Reaching a Plateau
I’m only human, and I bleed when I fall down.
I’m only human, and I crash and I break down.
Your words in my head, knives in my heart -
You build me up and then I fall apart.
Because I’m only human.
- Christina Perri, "Human"
Plateau. Loosely defined, a plateau in recovery is when you are neither moving forwards nor backwards - there is little to no change in either direction. My weight has plateaued, causing me to be restricted to the unit for days on end. And this weight plateau has caused my mental progress to halt. Once extremely dedicated to hitting my eating disorder from every possible corner, I am now wondering if I even want to hit it at all.
My eating disorder is in full-swing these days. I am cutting corners when possible, and to be honest, I am letting the illness win. My overall state of being is right in line with everything the eating disorder wants and I am feeling tired, run down, and overwhelmed. I am experiencing treatment burnout. I have been fighting this battle for nine years straight and the battle is sucking up every ounce of energy I have left.
I am not being dramatic. This fight is exhausting and on Friday, I was ready to throw in the towel and call it quits. The whole process of being in treatment was weighing heavily on my shoulders and I was about to crumble under the pressure. I lashed out at my doctor and my treatment team over rules that had been "made up" and not explained properly. I cried and I panicked. Everyone is telling me that things will get better. But will they?
On Friday night, before my doctor left for the weekend, I had a raw and honest conversation with him. "It's too much", I kept repeating. He agreed that my eating disorder is stronger than it has ever been. That's what happens, the longer you hold onto the illness. Repeat hospitalizations offer repeated chances for success but also make way for the eating disorder to get more and more tangled up with who you are as a person.
One of the last things I said in my session was: "I still want to share that chocolate bar". Twice now, in past years, I have had the privilege of going off the unit with my doctor and sharing a Canadian Mars bar, which we now both know is equivalent to a U.S. Snickers Almond bar (marketing... go figure). But I know if I leave now I wouldn't get the chance to share another experience like that with him. And in that moment, I chose the chocolate bar over quitting.

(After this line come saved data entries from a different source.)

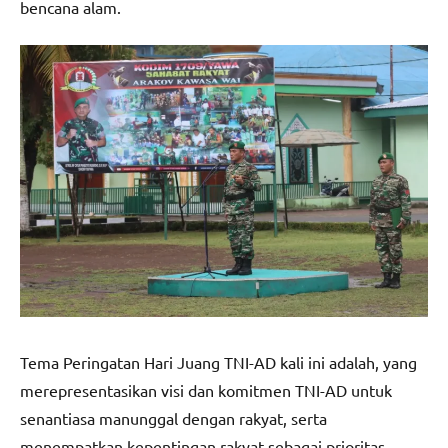
bencana alam.
Tema Peringatan Hari Juang TNI-AD kali ini adalah, yang
merepresentasikan visi dan komitmen TNI-AD untuk
senantiasa manunggal dengan rakyat, serta
menempatkan kepentingan rakyat sebagai prioritas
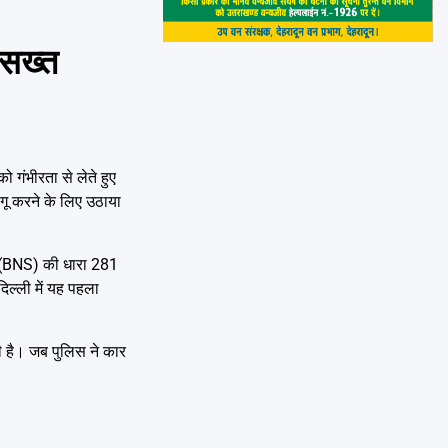
 सख्त
 गंभीरता से लेते हुए
ागू करने के लिए उठाया
ता (BNS) की धारा 281
िल्ली में यह पहला
ी है। जब पुलिस ने कार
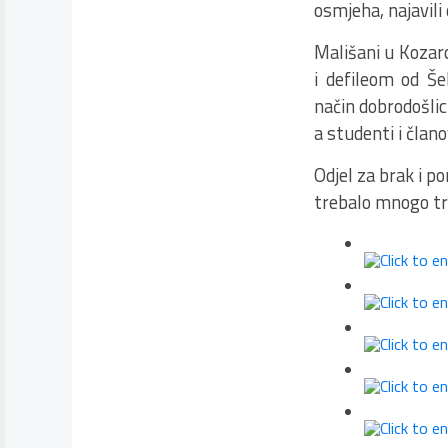
osmjeha, najavili
Mališani u Kozarc
i defileom od Š
način dobrodošli
a studenti i član
Odjel za brak i p
trebalo mnogo tru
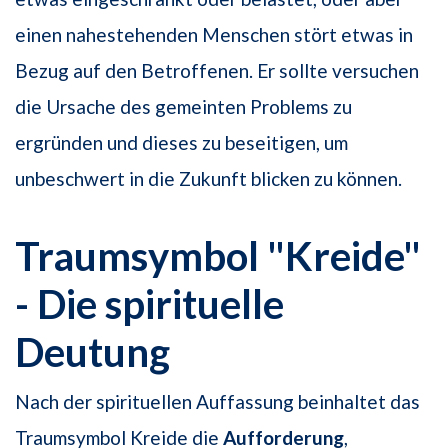
einen nahestehenden Menschen stört etwas in
Bezug auf den Betroffenen. Er sollte versuchen
die Ursache des gemeinten Problems zu
ergründen und dieses zu beseitigen, um
unbeschwert in die Zukunft blicken zu können.
Traumsymbol "Kreide"
- Die spirituelle
Deutung
Nach der spirituellen Auffassung beinhaltet das
Traumsymbol Kreide die
Aufforderung
,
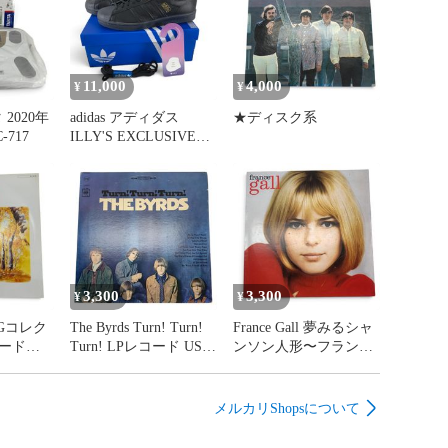
11,000
4,000
¥
¥
 2020年
adidas アディダス
★ディスク系
-717
ILLY'S EXCLUSIVE
SUPERSTAR VINTAGE
28.5cm KJ6883
3,300
3,300
¥
¥
Gコレク
The Byrds Turn! Turn!
France Gall 夢みるシャ
コード
Turn! LPレコード US
ンソン人形〜フラン
CS9254
ス・ギャル・ベスト LP
レコード 839627-1
メルカリShopsについて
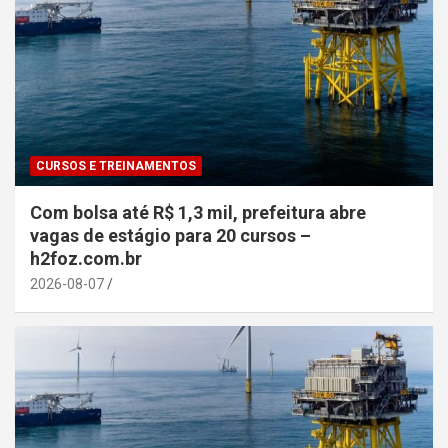
CURSOS E TREINAMENTOS
Com bolsa até R$ 1,3 mil, prefeitura abre
vagas de estágio para 20 cursos –
h2foz.com.br
2026-08-07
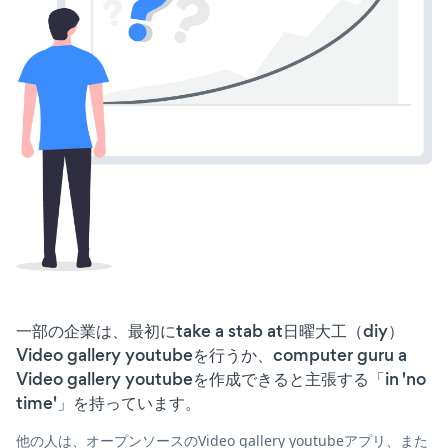
一部の企業は、最初にtake a stab at日曜大工（diy）
Video gallery youtubeを行うか、computer guru a
Video gallery youtubeを作成できると主張する「in 'no
time'」を持っています。
他の人は、オープンソースのVideo gallery youtubeアプリ、また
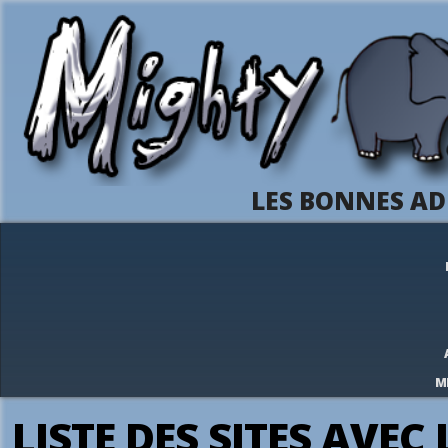
LES BONNES AD
M
LISTE DES SITES AVE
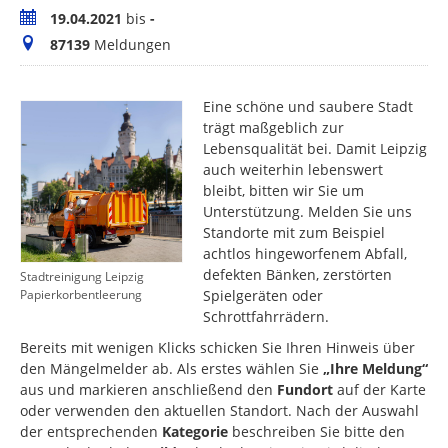
Zeitraum
19.04.2021
bis
-
Meldungen
87139
Meldungen
Eine schöne und saubere Stadt
trägt maßgeblich zur
Lebensqualität bei. Damit Leipzig
auch weiterhin lebenswert
bleibt, bitten wir Sie um
Unterstützung. Melden Sie uns
Standorte mit zum Beispiel
achtlos hingeworfenem Abfall,
defekten Bänken, zerstörten
Stadtreinigung Leipzig
Spielgeräten oder
Papierkorbentleerung
Schrottfahrrädern.
Bereits mit wenigen Klicks schicken Sie Ihren Hinweis über
den Mängelmelder ab. Als erstes wählen Sie
„Ihre Meldung“
aus und markieren anschließend den
Fundort
auf der Karte
oder verwenden den aktuellen Standort. Nach der Auswahl
der entsprechenden
Kategorie
beschreiben Sie bitte den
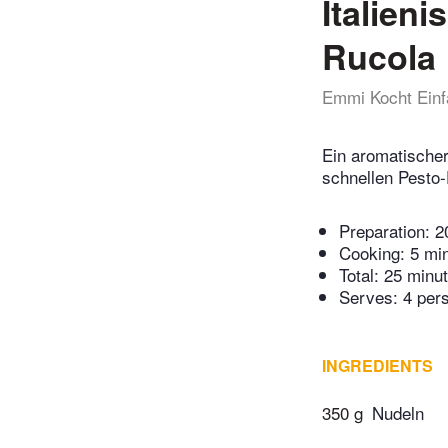
Italien
Rucola
Emmi Kocht Einf
Ein aromatischer
schnellen Pesto-
Preparation:
2
Cooking:
5 mi
Total:
25 minu
Serves: 4 per
INGREDIENTS
350 g
Nudeln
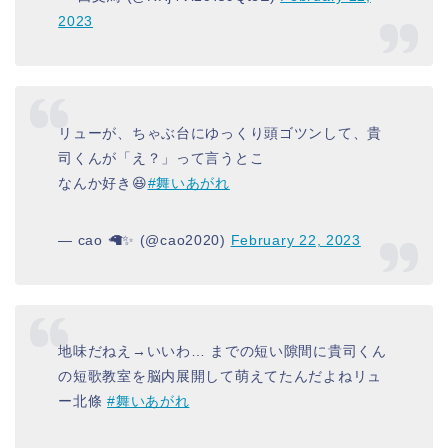
2023
リューが、ちゃぶ台にゆっくり頭ゴツンして、貴
司くんが「え？」って言うとこ
なんか好き😆
#舞いあがれ
— cao 🦙✨ (@cao2020)
February 22, 2023
地味だねえ→いいわ… までの短い隙間に貴司くん
の短歌教室を脳内展開して萌えてたんだよねリュ
ー北條
#舞いあがれ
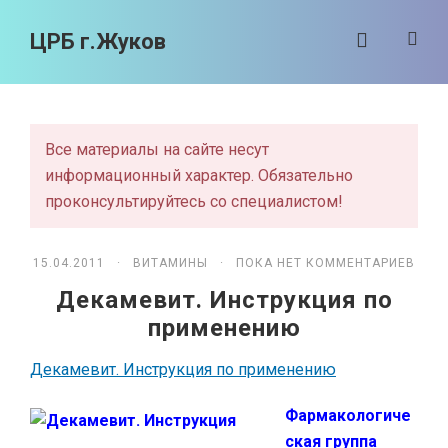
ЦРБ г.Жуков
Все материалы на сайте несут
информационный характер. Обязательно
проконсультируйтесь со специалистом!
15.04.2011 ·
ВИТАМИНЫ
· ПОКА НЕТ КОММЕНТАРИЕВ
Декамевит. Инструкция по
применению
Декамевит. Инструкция по применению
Фармакологиче
ская группа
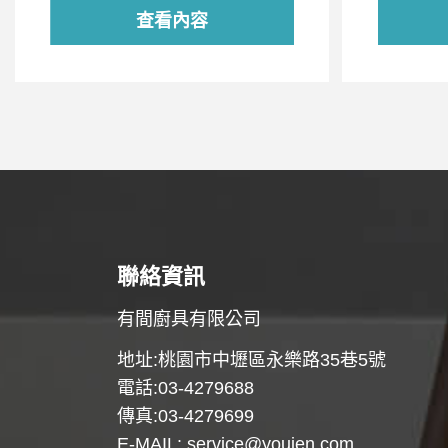
查看內容
聯絡資訊
有間廚具有限公司
地址:桃園市中壢區永樂路35巷5號
電話:03-4279688
傳真:03-4279699
E-MAIL:
service@youjen.com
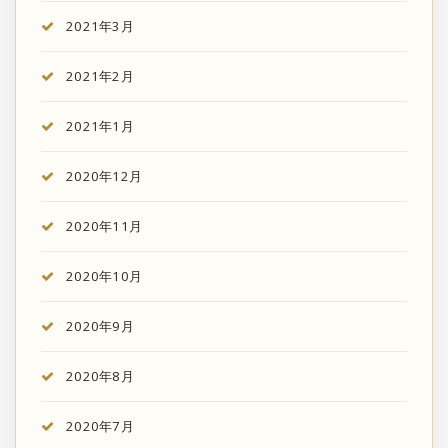
2021年3月
2021年2月
2021年1月
2020年12月
2020年11月
2020年10月
2020年9月
2020年8月
2020年7月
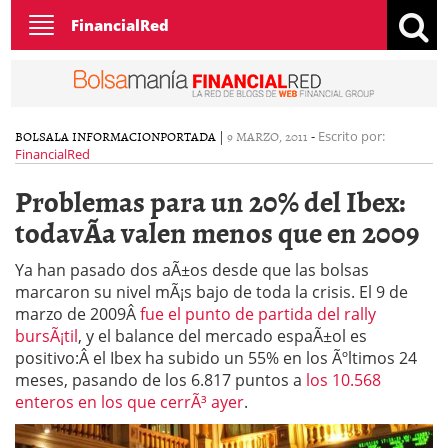
Toggle
FinancialRed
navigation
BOLSA
LA INFORMACION
PORTADA
|
9 MARZO, 2011
-
Escrito por:
FinancialRed
Problemas para un 20% del Ibex:
todavÃ­a valen menos que en 2009
Ya han pasado dos aÃ±os desde que las bolsas
marcaron su nivel mÃ¡s bajo de toda la crisis. El 9 de
marzo de 2009Â
fue el punto de partida del rally
bursÃ¡til
, y el balance del mercado espaÃ±ol es
positivo:Â el Ibex ha subido un 55% en los Ãºltimos 24
meses, pasando de los 6.817 puntos a
los 10.568
enteros en los que cerrÃ³ ayer
.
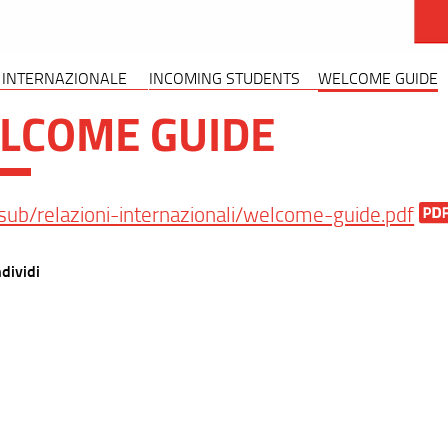
 INTERNAZIONALE
INCOMING STUDENTS
WELCOME GUIDE
LCOME GUIDE
sub/relazioni-internazionali/welcome-guide.pdf
dividi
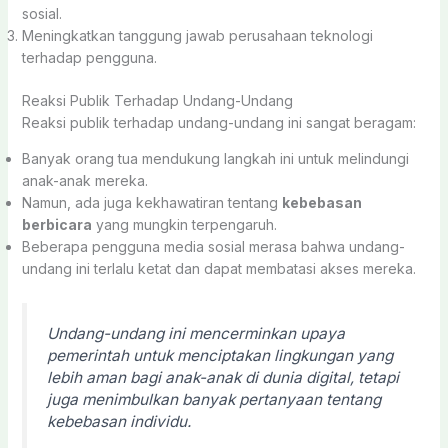
sosial.
Meningkatkan tanggung jawab perusahaan teknologi
terhadap pengguna.
Reaksi Publik Terhadap Undang-Undang
Reaksi publik terhadap undang-undang ini sangat beragam:
Banyak orang tua mendukung langkah ini untuk melindungi
anak-anak mereka.
Namun, ada juga kekhawatiran tentang
kebebasan
berbicara
yang mungkin terpengaruh.
Beberapa pengguna media sosial merasa bahwa undang-
undang ini terlalu ketat dan dapat membatasi akses mereka.
Undang-undang ini mencerminkan upaya
pemerintah untuk menciptakan lingkungan yang
lebih aman bagi anak-anak di dunia digital, tetapi
juga menimbulkan banyak pertanyaan tentang
kebebasan individu.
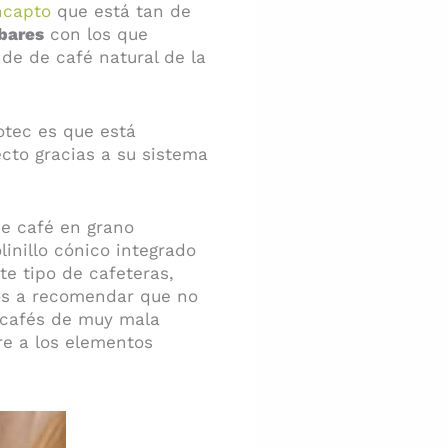
ncapto
que está tan de
bares
con los que
de de café natural de la
tec es que está
cto gracias a su sistema
de café en grano
inillo cónico integrado
te tipo de cafeteras,
os a recomendar que no
n cafés de muy mala
re a los elementos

This weekend has been rough. Trapped inside with no breath of fresh air, I am consumed with not only my eating disorder but also my anxiety and depression. Sometimes I lie on my bathroom floor and wonder if I'm going to make it through the day. So this week, I have decided to lean on my treatment team and the other patients here for support. I will not isolate, and I will not succumb to my thoughts. I can't say for sure that this week will be brighter, but I have to be proactive. I need to break free from the trap that is the plateau.
I'll let you all know how things turn out.